Donald Trump has long claimed he wants to lower credit card interest rates. His regulators are intervening in a legal battle to do the opposite.

President Trump Attends College Football National Championship Game In Miami

Trump regulators argued a Colorado law that would cap credit card interest rates cuts into credit card companies’ profit margins, forcing lenders to be more selective in extending credit to borrowers. (Anna Moneymaker / Getty Images)


A month before President Donald Trump renewed his calls last week to take on Americans’ crushing consumer debt by capping credit card interest rates, his administration quietly intervened in a legal battle to do the opposite.
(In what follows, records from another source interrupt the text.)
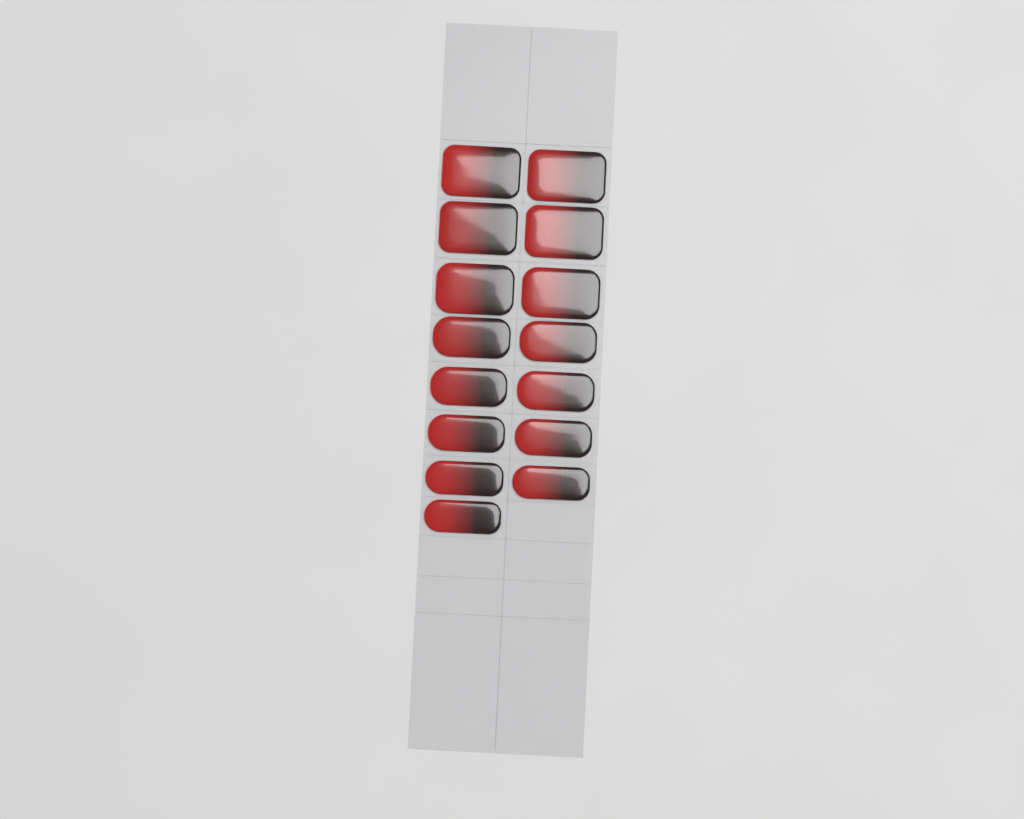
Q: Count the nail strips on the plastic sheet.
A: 15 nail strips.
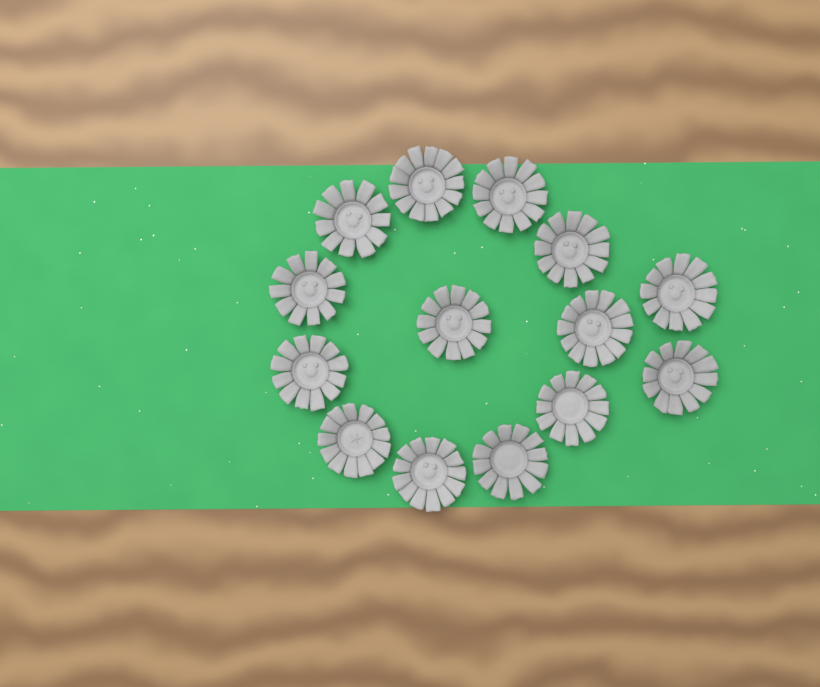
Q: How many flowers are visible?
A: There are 14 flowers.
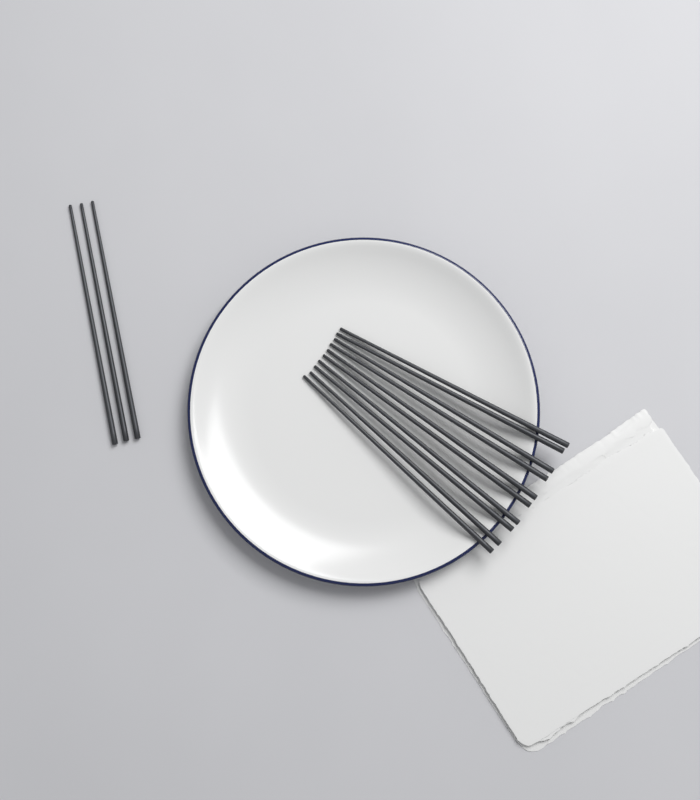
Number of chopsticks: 13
In December, Trump’s Office of the Comptroller of the Currency and the Federal Deposit Insurance Corporation (FDIC), which oversee the nation’s financial regulations, filed legal briefs in a case opposing a new Colorado state law that would rein in soaring interest rates on financial products, including credit cards.

Colorado’s effort shares similar aims as a 10 percent credit card interest rate cap that Trump has repeatedly claimed he wants to implement at the federal level, a policy championed by progressive lawmakers such as Sen. Elizabeth Warren (D-MA), Sen. Bernie Sanders (I-VT), and Rep. Alexandria Ocasio-Cortez (D-NY).